Just-world hypothesis

Is the assumption that people basically get what they deserve. That whatever actions we take, the player will get what they have coming to them.

This is a really bad way to view the world.

Outcomes are separate from the decisions we make. Sometimes we make all the right decisions and unfavorable outcomes just happen which is easily understood in a game like Poker. Lots of bad things happen to people all over the world every day and the consequences of one person’s actions can spread across a nation and through multiple generations.

People do this in an attempt to judge someone’s character. We say, “I would never do that.” We do it to rationalize suffering or to reduce the feeling of guilt we have.

Go click one news article about a tragedy with a victim and read the comments. You’ll find somewhere victim shaming. It runs rampant in a world that has become desensitized to how we treat each other. If you believe the world is falling apart, there is plenty of “evidence” to support that narrative.

What’s wrong?

It’s an interesting question. If we are wondering What’s wrong? as in the general concern for someone’s welfare, we have to be brave enough to ask and to hold space for the answer (because we might not like what we hear).

However, if we are asking just to compare ourselves to someone, to poke our nose in someone’s business, that’s clearly a problem.

The act of comparison itself is often an attempt to feel better about the shortcomings we feel in our own day-to-day lives.

People sometimes can’t help but compare to others to better understand their own happiness and shun their insecurity.

Old tapes

“I’m not good enough.”

Or smart enough.

Or rich enough.

Or fit enough.

These are old tapes.

Played in our heads over and over again.

Instead, insert a new tape.

A new dialogue about ourselves in the world.

Try it.

When down on yourself, notice the voice in your head and what it is doing.

Say it out loud to yourself, “Old tape.”

Take a couple breaths and insert a new narrative.


Intuitors can make the mistake of making fun the main priority.

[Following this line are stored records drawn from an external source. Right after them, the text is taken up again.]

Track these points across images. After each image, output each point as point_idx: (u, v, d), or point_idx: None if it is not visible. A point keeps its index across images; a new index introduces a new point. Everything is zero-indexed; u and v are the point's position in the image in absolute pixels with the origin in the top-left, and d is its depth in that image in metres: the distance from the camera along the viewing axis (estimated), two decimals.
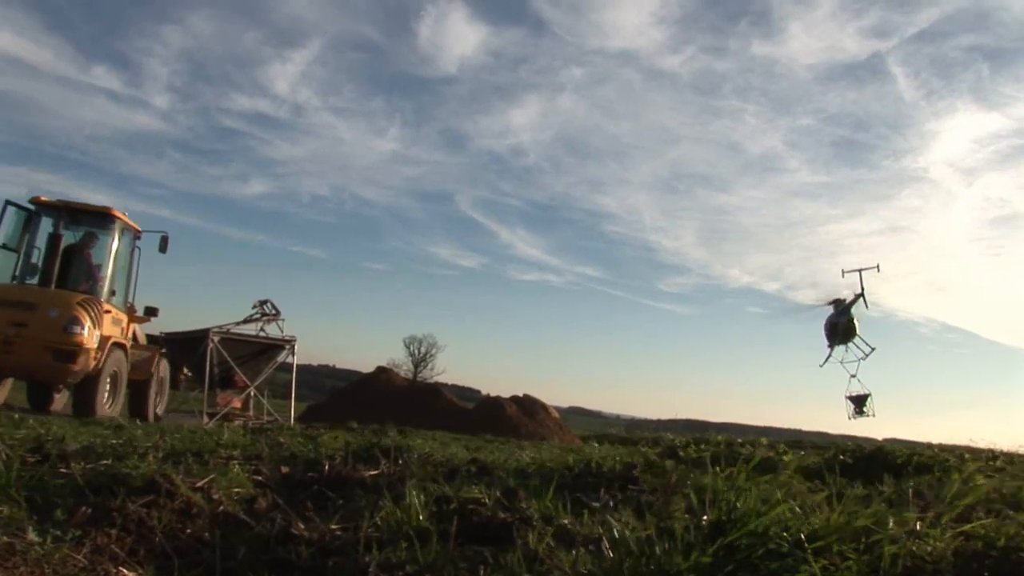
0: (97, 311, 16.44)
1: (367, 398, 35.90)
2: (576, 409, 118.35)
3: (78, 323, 15.82)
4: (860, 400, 27.30)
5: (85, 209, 18.14)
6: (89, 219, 18.16)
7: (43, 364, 15.92)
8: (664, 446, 7.99)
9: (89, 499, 3.48)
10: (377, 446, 6.57)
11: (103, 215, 17.96)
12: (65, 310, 15.98)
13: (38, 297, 16.32)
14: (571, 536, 3.27)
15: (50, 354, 15.77)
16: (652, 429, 52.69)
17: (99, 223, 18.11)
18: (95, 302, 16.59)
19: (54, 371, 16.17)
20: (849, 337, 26.84)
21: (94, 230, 18.15)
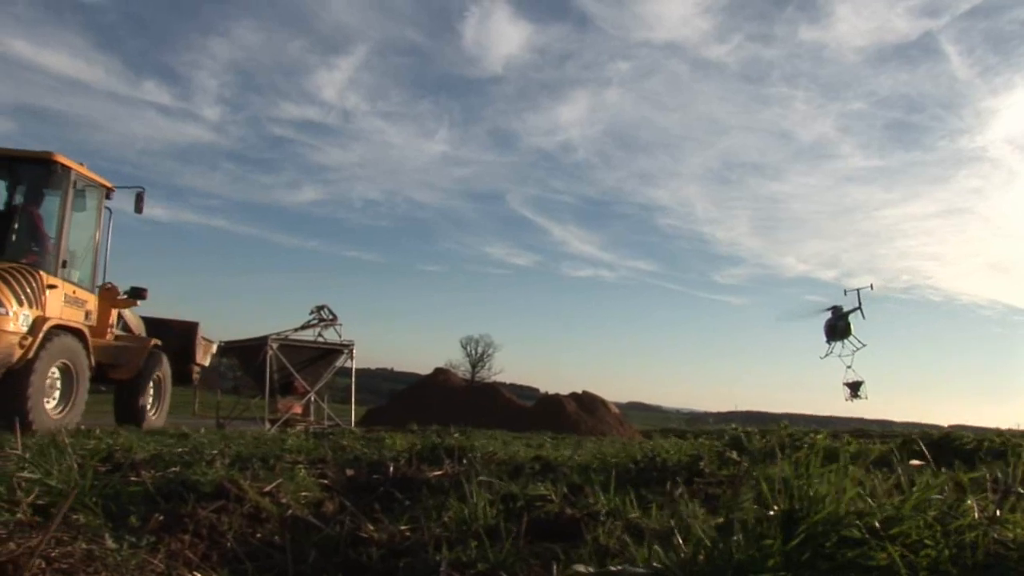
0: (31, 284, 13.13)
1: (426, 399, 36.08)
2: (635, 404, 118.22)
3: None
4: (855, 386, 33.00)
5: (19, 156, 14.36)
6: (28, 169, 14.49)
7: None
8: (727, 438, 7.91)
9: (161, 506, 3.52)
10: (441, 446, 6.59)
11: (44, 163, 14.19)
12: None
13: None
14: (641, 530, 3.25)
15: None
16: (712, 422, 52.44)
17: (42, 175, 14.43)
18: (25, 273, 13.16)
19: None
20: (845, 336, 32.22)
21: (38, 184, 14.60)
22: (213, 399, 25.67)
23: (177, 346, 18.92)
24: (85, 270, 15.23)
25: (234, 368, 24.47)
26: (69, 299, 14.29)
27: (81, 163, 14.76)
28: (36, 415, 12.84)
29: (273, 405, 19.95)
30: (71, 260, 14.58)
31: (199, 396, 33.54)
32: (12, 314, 12.57)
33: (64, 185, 14.36)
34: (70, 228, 14.38)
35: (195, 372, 20.12)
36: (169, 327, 19.37)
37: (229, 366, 24.79)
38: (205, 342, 20.11)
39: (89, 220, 15.44)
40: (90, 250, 15.48)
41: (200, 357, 19.90)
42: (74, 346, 14.00)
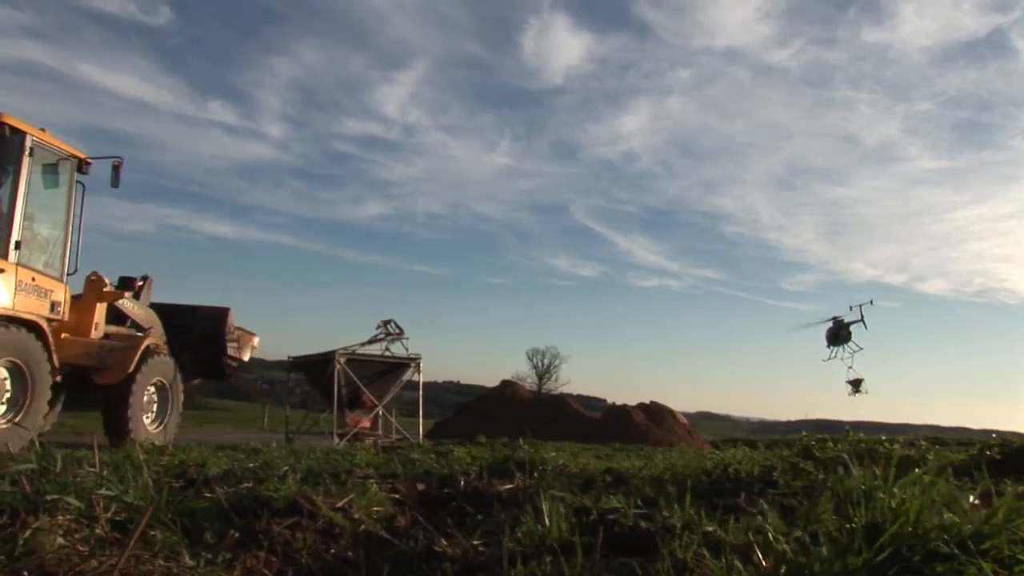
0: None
1: (493, 412, 36.09)
2: (703, 414, 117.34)
3: None
4: (856, 383, 37.74)
5: None
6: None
7: None
8: (799, 447, 7.78)
9: (235, 522, 3.53)
10: (511, 459, 6.56)
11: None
12: None
13: None
14: (717, 543, 3.19)
15: None
16: (782, 431, 51.84)
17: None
18: None
19: None
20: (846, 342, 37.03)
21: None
22: (282, 414, 25.92)
23: (204, 335, 17.59)
24: (52, 255, 13.05)
25: (302, 383, 24.67)
26: (25, 287, 12.07)
27: (42, 128, 12.78)
28: None
29: (341, 419, 20.06)
30: (31, 241, 12.49)
31: (268, 411, 33.90)
32: None
33: (17, 153, 12.12)
34: (26, 203, 12.19)
35: (229, 365, 18.37)
36: (195, 314, 17.97)
37: (297, 381, 25.00)
38: (244, 334, 18.67)
39: (58, 196, 13.32)
40: (59, 232, 13.30)
41: (235, 349, 18.25)
42: (27, 342, 11.76)
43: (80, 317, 13.92)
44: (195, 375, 18.18)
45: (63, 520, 3.10)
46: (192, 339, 17.33)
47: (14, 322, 11.64)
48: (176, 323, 17.09)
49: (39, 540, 2.76)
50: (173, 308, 17.54)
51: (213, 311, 18.06)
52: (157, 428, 14.88)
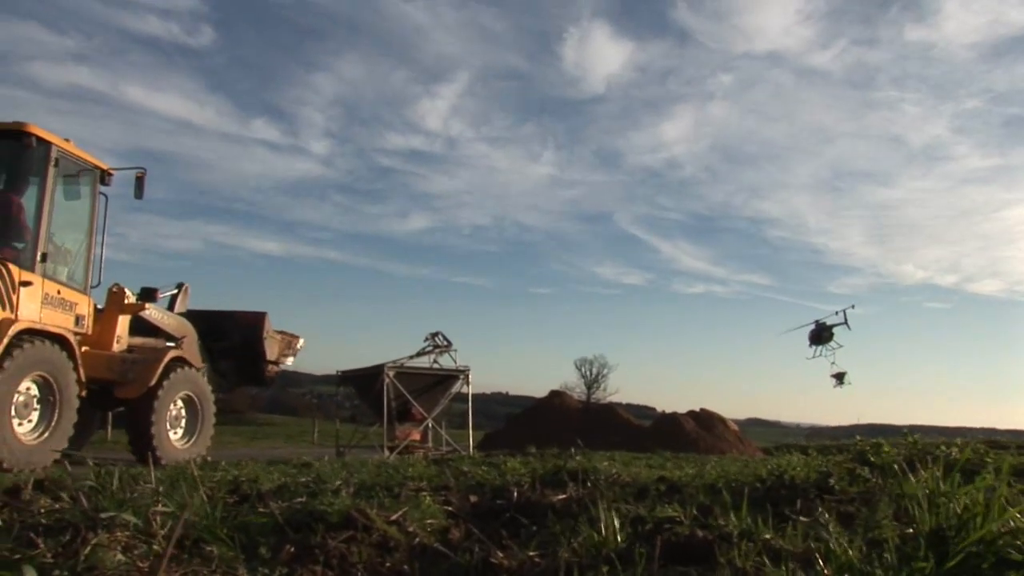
0: None
1: (542, 422, 35.94)
2: (753, 420, 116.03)
3: None
4: (840, 376, 41.96)
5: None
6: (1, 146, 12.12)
7: None
8: (854, 452, 7.67)
9: (290, 537, 3.54)
10: (563, 470, 6.54)
11: (15, 136, 11.86)
12: None
13: None
14: (776, 551, 3.14)
15: None
16: (834, 436, 51.29)
17: (14, 151, 12.04)
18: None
19: None
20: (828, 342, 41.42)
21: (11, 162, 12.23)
22: (332, 428, 26.01)
23: (241, 341, 17.33)
24: (76, 267, 12.92)
25: (351, 397, 24.76)
26: (51, 300, 12.02)
27: (67, 139, 12.65)
28: (3, 440, 10.72)
29: (391, 432, 20.08)
30: (56, 254, 12.40)
31: (317, 425, 34.04)
32: None
33: (43, 164, 12.07)
34: (51, 214, 12.13)
35: (268, 371, 17.96)
36: (232, 320, 17.65)
37: (347, 395, 25.09)
38: (284, 336, 18.39)
39: (81, 208, 13.22)
40: (83, 244, 13.16)
41: (274, 353, 17.92)
42: (55, 356, 11.65)
43: (102, 330, 13.76)
44: (236, 382, 18.21)
45: (121, 536, 3.11)
46: (230, 346, 17.21)
47: (41, 336, 11.56)
48: (213, 330, 16.96)
49: (99, 556, 2.77)
50: (210, 315, 17.40)
51: (249, 316, 17.84)
52: (186, 443, 14.58)
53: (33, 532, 3.16)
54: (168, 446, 13.94)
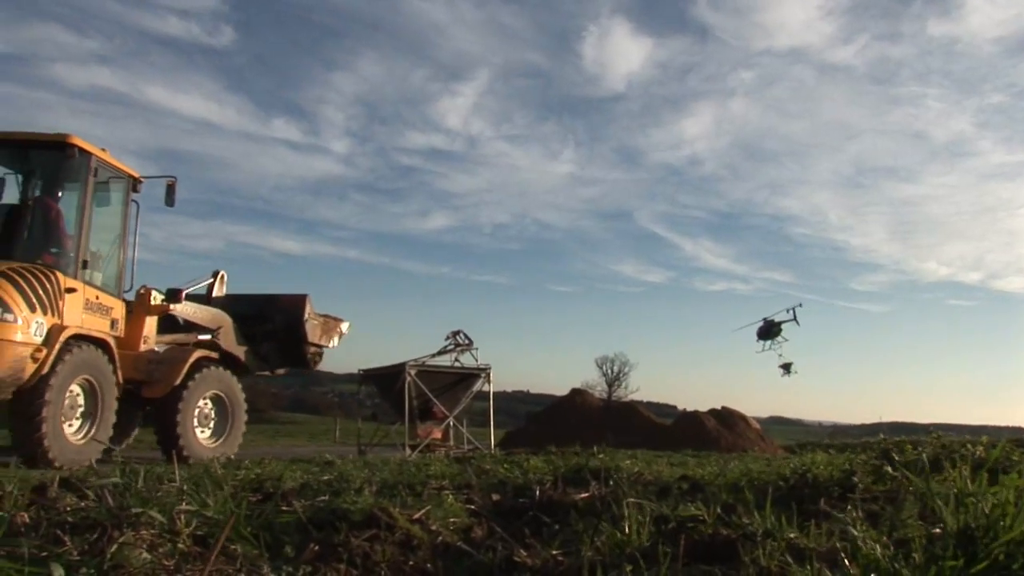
0: (45, 288, 11.45)
1: (563, 421, 35.94)
2: (775, 418, 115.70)
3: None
4: (787, 366, 44.47)
5: (31, 141, 12.62)
6: (42, 156, 12.77)
7: None
8: (877, 450, 7.63)
9: (313, 535, 3.54)
10: (585, 468, 6.53)
11: (59, 147, 12.35)
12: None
13: None
14: (801, 550, 3.12)
15: None
16: (856, 435, 51.17)
17: (57, 161, 12.52)
18: (39, 273, 11.46)
19: None
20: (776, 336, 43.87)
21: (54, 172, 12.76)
22: (354, 426, 26.07)
23: (284, 324, 17.46)
24: (110, 272, 13.46)
25: (373, 395, 24.79)
26: (91, 305, 12.53)
27: (103, 148, 13.15)
28: (53, 441, 11.30)
29: (413, 431, 20.09)
30: (94, 260, 12.90)
31: (339, 423, 34.13)
32: (22, 321, 10.94)
33: (83, 173, 12.61)
34: (91, 222, 12.70)
35: (311, 353, 18.10)
36: (274, 303, 17.83)
37: (368, 393, 25.13)
38: (327, 320, 18.49)
39: (115, 215, 13.69)
40: (116, 250, 13.63)
41: (316, 336, 17.99)
42: (98, 359, 12.31)
43: (130, 331, 13.99)
44: (279, 365, 18.31)
45: (146, 534, 3.12)
46: (273, 329, 17.41)
47: (86, 340, 12.11)
48: (256, 313, 17.31)
49: (125, 555, 2.78)
50: (252, 298, 17.80)
51: (292, 299, 17.93)
52: (215, 442, 14.83)
53: (60, 530, 3.18)
54: (195, 444, 14.22)
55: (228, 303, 17.17)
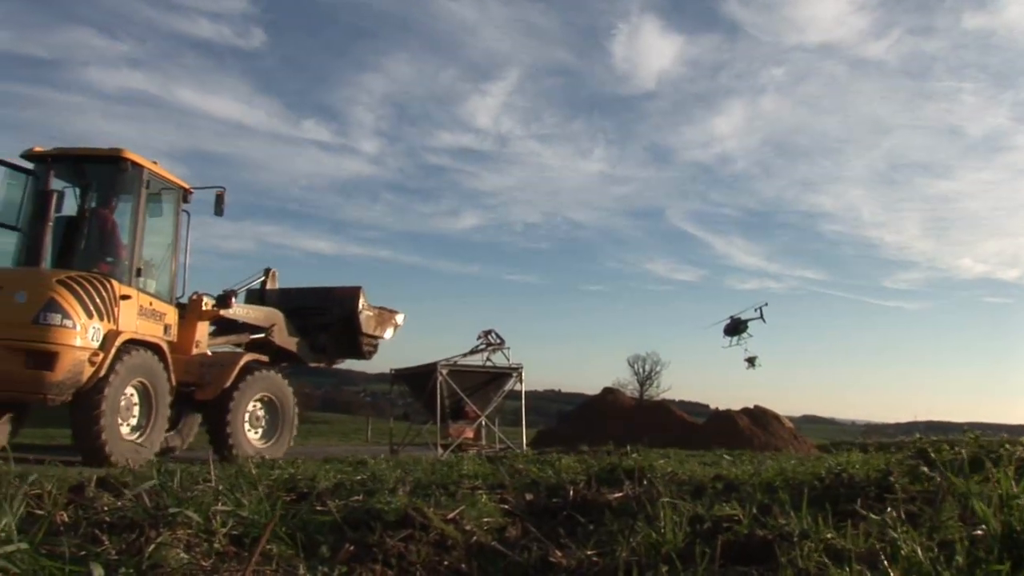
0: (101, 295, 12.00)
1: (595, 420, 35.81)
2: (808, 417, 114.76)
3: (55, 309, 11.36)
4: (751, 359, 45.37)
5: (87, 156, 13.37)
6: (97, 170, 13.47)
7: (8, 373, 11.35)
8: (913, 449, 7.54)
9: (348, 535, 3.55)
10: (619, 468, 6.50)
11: (114, 162, 13.04)
12: (36, 292, 11.47)
13: (3, 278, 11.88)
14: (838, 552, 3.09)
15: (19, 358, 11.31)
16: (890, 434, 50.64)
17: (112, 174, 13.22)
18: (95, 281, 12.01)
19: (24, 382, 11.49)
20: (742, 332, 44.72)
21: (108, 185, 13.41)
22: (385, 425, 26.08)
23: (339, 316, 17.96)
24: (163, 280, 14.05)
25: (405, 395, 24.79)
26: (145, 311, 13.16)
27: (155, 161, 13.75)
28: (110, 440, 11.90)
29: (445, 430, 20.07)
30: (147, 269, 13.54)
31: (371, 423, 34.25)
32: (80, 327, 11.54)
33: (136, 185, 13.22)
34: (144, 232, 13.36)
35: (366, 344, 18.62)
36: (330, 296, 18.30)
37: (400, 393, 25.13)
38: (382, 311, 18.97)
39: (166, 224, 14.32)
40: (168, 258, 14.24)
41: (371, 327, 18.44)
42: (151, 363, 12.88)
43: (183, 336, 14.51)
44: (335, 356, 18.87)
45: (183, 534, 3.14)
46: (328, 321, 17.87)
47: (140, 345, 12.68)
48: (311, 306, 17.86)
49: (163, 554, 2.80)
50: (308, 291, 18.48)
51: (346, 291, 18.36)
52: (266, 443, 15.17)
53: (98, 529, 3.20)
54: (246, 445, 14.59)
55: (282, 297, 17.97)
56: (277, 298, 17.96)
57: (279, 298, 17.99)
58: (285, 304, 17.55)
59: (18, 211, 12.83)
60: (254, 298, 17.69)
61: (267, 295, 17.91)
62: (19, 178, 13.04)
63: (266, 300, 17.73)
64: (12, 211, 12.81)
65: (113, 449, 11.88)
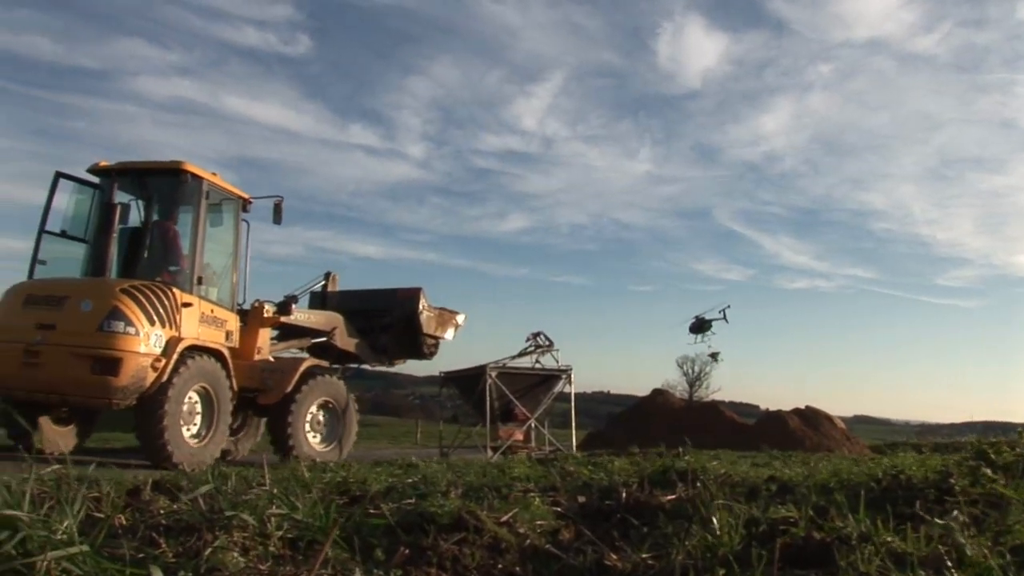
0: (163, 303, 12.56)
1: (645, 421, 35.64)
2: (860, 418, 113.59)
3: (119, 317, 11.90)
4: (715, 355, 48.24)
5: (148, 169, 14.00)
6: (158, 182, 14.02)
7: (75, 378, 11.88)
8: (972, 450, 7.41)
9: (401, 538, 3.55)
10: (672, 469, 6.46)
11: (174, 174, 13.60)
12: (101, 301, 12.03)
13: (70, 288, 12.52)
14: (899, 555, 3.03)
15: (85, 364, 11.83)
16: (945, 434, 49.92)
17: (172, 186, 13.80)
18: (157, 290, 12.57)
19: (90, 387, 12.03)
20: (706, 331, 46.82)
21: (169, 196, 13.97)
22: (434, 428, 26.18)
23: (401, 317, 18.41)
24: (224, 288, 14.59)
25: (454, 397, 24.86)
26: (207, 318, 13.67)
27: (214, 172, 14.23)
28: (173, 444, 12.39)
29: (494, 433, 20.09)
30: (208, 277, 14.06)
31: (420, 425, 34.36)
32: (143, 334, 12.06)
33: (196, 196, 13.75)
34: (204, 242, 13.86)
35: (426, 344, 19.13)
36: (392, 297, 18.76)
37: (449, 395, 25.21)
38: (445, 312, 19.44)
39: (226, 234, 14.87)
40: (229, 266, 14.80)
41: (431, 328, 18.87)
42: (213, 368, 13.39)
43: (244, 342, 15.03)
44: (396, 356, 19.33)
45: (238, 537, 3.16)
46: (389, 321, 18.30)
47: (202, 351, 13.21)
48: (373, 308, 18.41)
49: (220, 557, 2.82)
50: (370, 293, 19.12)
51: (407, 292, 18.78)
52: (327, 447, 15.63)
53: (155, 532, 3.23)
54: (307, 448, 15.01)
55: (344, 299, 18.62)
56: (339, 301, 18.49)
57: (340, 300, 18.55)
58: (347, 306, 18.09)
59: (86, 224, 13.59)
60: (316, 301, 18.19)
61: (328, 298, 18.43)
62: (87, 192, 13.75)
63: (327, 303, 18.21)
64: (80, 224, 13.59)
65: (176, 452, 12.38)
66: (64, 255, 13.58)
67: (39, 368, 11.96)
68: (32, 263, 13.29)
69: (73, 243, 13.63)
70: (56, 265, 13.42)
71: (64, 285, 12.74)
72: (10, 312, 12.54)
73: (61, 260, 13.51)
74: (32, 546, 2.61)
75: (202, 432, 13.33)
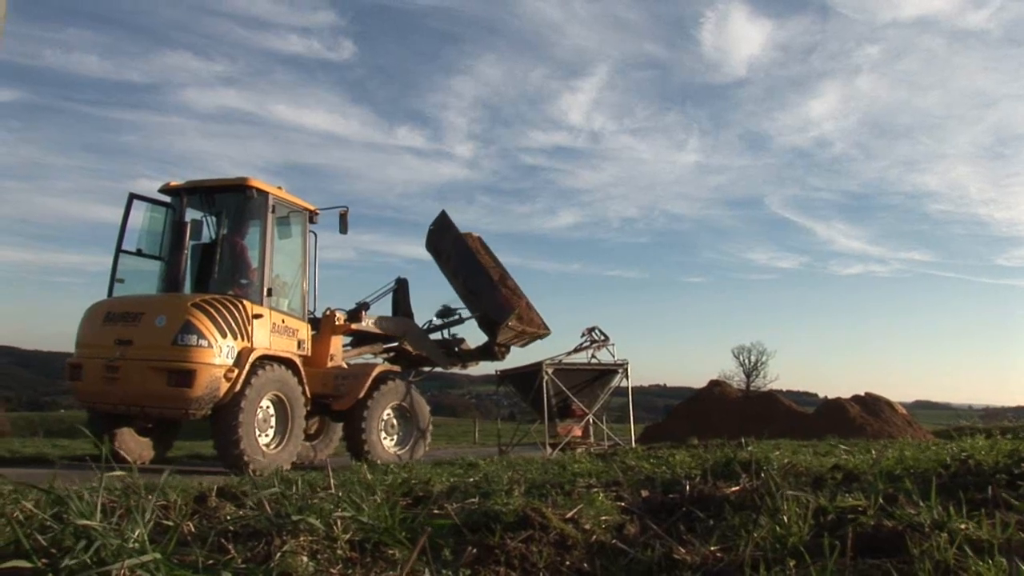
0: (234, 315, 13.04)
1: (702, 413, 35.49)
2: (921, 403, 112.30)
3: (192, 331, 12.42)
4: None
5: (215, 186, 14.35)
6: (225, 198, 14.42)
7: (152, 391, 12.48)
8: None
9: (468, 538, 3.55)
10: (735, 460, 6.40)
11: (240, 189, 14.07)
12: (174, 316, 12.56)
13: (145, 305, 13.10)
14: (975, 542, 2.97)
15: (161, 377, 12.41)
16: (1012, 418, 49.15)
17: (239, 202, 14.23)
18: (227, 303, 13.06)
19: (167, 399, 12.58)
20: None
21: (236, 212, 14.39)
22: (491, 427, 26.24)
23: (490, 319, 18.91)
24: (294, 298, 14.90)
25: (510, 395, 24.89)
26: (278, 328, 14.00)
27: (279, 187, 14.68)
28: (249, 451, 12.81)
29: (553, 429, 20.08)
30: (278, 288, 14.45)
31: (478, 424, 34.54)
32: (215, 346, 12.56)
33: (262, 210, 14.18)
34: (273, 254, 14.20)
35: (500, 351, 19.83)
36: (493, 297, 18.96)
37: (505, 393, 25.24)
38: (525, 331, 19.78)
39: (295, 245, 15.23)
40: (298, 276, 15.13)
41: (508, 337, 19.38)
42: (285, 377, 13.76)
43: (317, 350, 15.48)
44: (469, 359, 20.07)
45: (305, 541, 3.18)
46: (485, 318, 18.99)
47: (273, 360, 13.65)
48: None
49: (289, 562, 2.84)
50: (476, 272, 19.47)
51: (507, 300, 19.14)
52: (400, 449, 16.16)
53: (223, 538, 3.26)
54: (382, 452, 15.48)
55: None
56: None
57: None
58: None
59: (160, 242, 14.28)
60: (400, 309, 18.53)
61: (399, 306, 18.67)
62: (160, 211, 14.42)
63: (398, 311, 18.54)
64: (155, 242, 14.30)
65: (252, 459, 12.76)
66: (141, 272, 14.20)
67: (118, 382, 12.59)
68: (111, 281, 13.88)
69: (149, 260, 14.28)
70: (133, 282, 14.03)
71: (140, 302, 13.29)
72: (92, 329, 13.17)
73: (138, 277, 14.13)
74: (106, 554, 2.64)
75: (277, 439, 13.73)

It might supposed to be fun.

Like going to the beach.

But making a film? Or going to the gym? Or running a marathon?

Well, yeah it can be fun but it may also is work too.

If all we emphasize is fun, then when things get hard (and not so fun anymore), people quit.

Be clear.

Work. Work when it gets hard and have fun.

Gold standard

The artist, the impresario, the ruckus maker can make others feel really uncomfortable, especially the critic who wishes they could be in their shoes. Much of that type of criticism is rooted in jealousy or aimed toward the artist rather than the work itself. The person who understands what the artist is trying to do and is offering their perspective is invaluable.

The critic compulsively compares. It is that comparison that kills joy. If you can’t stop comparing the new Batman to the Dark Knight, you probably didn’t enjoy the movie as much as you could. It’s easy to compare to what others see as the gold standard. (Good work often goes unnoticed.) The problem is you will always find someone with more followers or more money or more impact. There is just no need to compare.

If the artist is satisfied with whom they made an impact, there is no need to minimize the work.

Making art makes a difference. No matter how small. It is only small because of the comparison we choose to make. “Oh you got 100 people to like this blog, well the Kardashians get a million.” Good for them. But did it matter? That’s obviously up to debate. Instead of comparing to the gold standard, we can also choose to compare with someone who hasn’t shipped their best work. Or, even better, don’t worry about comparing at all and just get to work. That is what professionals do.

“Leave me alone”

Flowing Data has a great graph showing who we spend our time with as we get older.

As you might guess, we spend more time with our parents in the early years. As we get older, we spend more time with friends in high school and co-workers in the working years.

The part that was shocking to me is the time we spend alone the older we get. Presumably, we have more time and yet we spend it less with others. People are retired, they are not going to the office, there are no bosses or customers, and the kids have moved on–perhaps there is less opportunity.

It says a lot about our culture and how we value our elders.

No one to listen

When a tree falls, it still makes a sound. Even if no one is there to hear it.

And it’s the same with your art. Just because people are not seeing it doesn’t make it any less generous.

No need to give up. You can always try again.

Emphasis on process rather than outcomes

Our culture continues to become more and more complicated each day. Sometimes, the “right” answers are not apparent. And sometimes what we think are the right answers end up failing spectacularly.

It requires patience. The problem is tensions continue to grow in unresolved conflict. Rather than letting the loon noises get away from us, we can instead focus on the process.

While favorable outcomes to adversity are nice, we can’t expect those types of results anytime. When we focus on the process, we are no longer attached to the outcomes. And when we can be at peace with outcomes, we are free to do the work we always wanted to do.